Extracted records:
....

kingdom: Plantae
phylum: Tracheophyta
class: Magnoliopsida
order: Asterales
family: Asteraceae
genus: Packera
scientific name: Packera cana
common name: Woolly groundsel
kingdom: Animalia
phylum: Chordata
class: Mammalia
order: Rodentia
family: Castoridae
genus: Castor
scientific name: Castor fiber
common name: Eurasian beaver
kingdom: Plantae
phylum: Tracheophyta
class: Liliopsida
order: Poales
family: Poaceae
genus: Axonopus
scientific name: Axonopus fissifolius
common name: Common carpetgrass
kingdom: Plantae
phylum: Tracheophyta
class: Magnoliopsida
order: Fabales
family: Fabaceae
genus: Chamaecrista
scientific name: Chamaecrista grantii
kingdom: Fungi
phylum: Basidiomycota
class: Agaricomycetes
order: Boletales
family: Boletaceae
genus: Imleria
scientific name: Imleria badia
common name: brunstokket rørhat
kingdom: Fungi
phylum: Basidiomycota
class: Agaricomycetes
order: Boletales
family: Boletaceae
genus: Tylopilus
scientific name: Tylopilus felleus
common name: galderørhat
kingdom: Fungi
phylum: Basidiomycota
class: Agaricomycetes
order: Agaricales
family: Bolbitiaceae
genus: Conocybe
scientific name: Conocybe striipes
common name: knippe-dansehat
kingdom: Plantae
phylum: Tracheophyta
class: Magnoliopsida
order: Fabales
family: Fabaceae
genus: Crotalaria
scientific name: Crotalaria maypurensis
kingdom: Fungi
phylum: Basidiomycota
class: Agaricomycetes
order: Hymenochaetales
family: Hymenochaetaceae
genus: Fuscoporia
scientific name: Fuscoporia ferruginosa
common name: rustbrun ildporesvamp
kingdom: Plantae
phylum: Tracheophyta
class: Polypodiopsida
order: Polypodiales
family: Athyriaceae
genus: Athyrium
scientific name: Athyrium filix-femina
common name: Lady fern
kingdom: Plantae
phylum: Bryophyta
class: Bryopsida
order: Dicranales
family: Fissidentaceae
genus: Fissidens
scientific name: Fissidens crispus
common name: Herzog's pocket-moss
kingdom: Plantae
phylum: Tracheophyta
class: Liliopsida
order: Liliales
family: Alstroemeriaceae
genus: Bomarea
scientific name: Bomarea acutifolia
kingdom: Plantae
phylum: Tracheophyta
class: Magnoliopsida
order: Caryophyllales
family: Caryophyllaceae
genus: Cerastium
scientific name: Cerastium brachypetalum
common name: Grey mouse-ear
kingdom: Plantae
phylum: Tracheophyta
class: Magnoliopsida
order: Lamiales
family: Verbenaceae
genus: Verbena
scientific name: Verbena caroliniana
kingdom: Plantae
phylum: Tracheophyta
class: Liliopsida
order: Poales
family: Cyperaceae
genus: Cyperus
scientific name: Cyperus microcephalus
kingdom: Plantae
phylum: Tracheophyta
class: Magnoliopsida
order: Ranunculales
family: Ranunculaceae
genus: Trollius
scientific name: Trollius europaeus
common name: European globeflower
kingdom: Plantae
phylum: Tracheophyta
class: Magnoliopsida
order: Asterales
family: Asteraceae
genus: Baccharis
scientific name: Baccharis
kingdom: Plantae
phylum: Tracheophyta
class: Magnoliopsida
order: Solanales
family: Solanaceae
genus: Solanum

....

SHORT TASK
Retype every line of the records above without changing anything.

TASK RESPONSE
kingdom: Plantae
phylum: Tracheophyta
class: Magnoliopsida
order: Asterales
family: Asteraceae
genus: Packera
scientific name: Packera cana
common name: Woolly groundsel
kingdom: Animalia
phylum: Chordata
class: Mammalia
order: Rodentia
family: Castoridae
genus: Castor
scientific name: Castor fiber
common name: Eurasian beaver
kingdom: Plantae
phylum: Tracheophyta
class: Liliopsida
order: Poales
family: Poaceae
genus: Axonopus
scientific name: Axonopus fissifolius
common name: Common carpetgrass
kingdom: Plantae
phylum: Tracheophyta
class: Magnoliopsida
order: Fabales
family: Fabaceae
genus: Chamaecrista
scientific name: Chamaecrista grantii
kingdom: Fungi
phylum: Basidiomycota
class: Agaricomycetes
order: Boletales
family: Boletaceae
genus: Imleria
scientific name: Imleria badia
common name: brunstokket rørhat
kingdom: Fungi
phylum: Basidiomycota
class: Agaricomycetes
order: Boletales
family: Boletaceae
genus: Tylopilus
scientific name: Tylopilus felleus
common name: galderørhat
kingdom: Fungi
phylum: Basidiomycota
class: Agaricomycetes
order: Agaricales
family: Bolbitiaceae
genus: Conocybe
scientific name: Conocybe striipes
common name: knippe-dansehat
kingdom: Plantae
phylum: Tracheophyta
class: Magnoliopsida
order: Fabales
family: Fabaceae
genus: Crotalaria
scientific name: Crotalaria maypurensis
kingdom: Fungi
phylum: Basidiomycota
class: Agaricomycetes
order: Hymenochaetales
family: Hymenochaetaceae
genus: Fuscoporia
scientific name: Fuscoporia ferruginosa
common name: rustbrun ildporesvamp
kingdom: Plantae
phylum: Tracheophyta
class: Polypodiopsida
order: Polypodiales
family: Athyriaceae
genus: Athyrium
scientific name: Athyrium filix-femina
common name: Lady fern
kingdom: Plantae
phylum: Bryophyta
class: Bryopsida
order: Dicranales
family: Fissidentaceae
genus: Fissidens
scientific name: Fissidens crispus
common name: Herzog's pocket-moss
kingdom: Plantae
phylum: Tracheophyta
class: Liliopsida
order: Liliales
family: Alstroemeriaceae
genus: Bomarea
scientific name: Bomarea acutifolia
kingdom: Plantae
phylum: Tracheophyta
class: Magnoliopsida
order: Caryophyllales
family: Caryophyllaceae
genus: Cerastium
scientific name: Cerastium brachypetalum
common name: Grey mouse-ear
kingdom: Plantae
phylum: Tracheophyta
class: Magnoliopsida
order: Lamiales
family: Verbenaceae
genus: Verbena
scientific name: Verbena caroliniana
kingdom: Plantae
phylum: Tracheophyta
class: Liliopsida
order: Poales
family: Cyperaceae
genus: Cyperus
scientific name: Cyperus microcephalus
kingdom: Plantae
phylum: Tracheophyta
class: Magnoliopsida
order: Ranunculales
family: Ranunculaceae
genus: Trollius
scientific name: Trollius europaeus
common name: European globeflower
kingdom: Plantae
phylum: Tracheophyta
class: Magnoliopsida
order: Asterales
family: Asteraceae
genus: Baccharis
scientific name: Baccharis
kingdom: Plantae
phylum: Tracheophyta
class: Magnoliopsida
order: Solanales
family: Solanaceae
genus: Solanum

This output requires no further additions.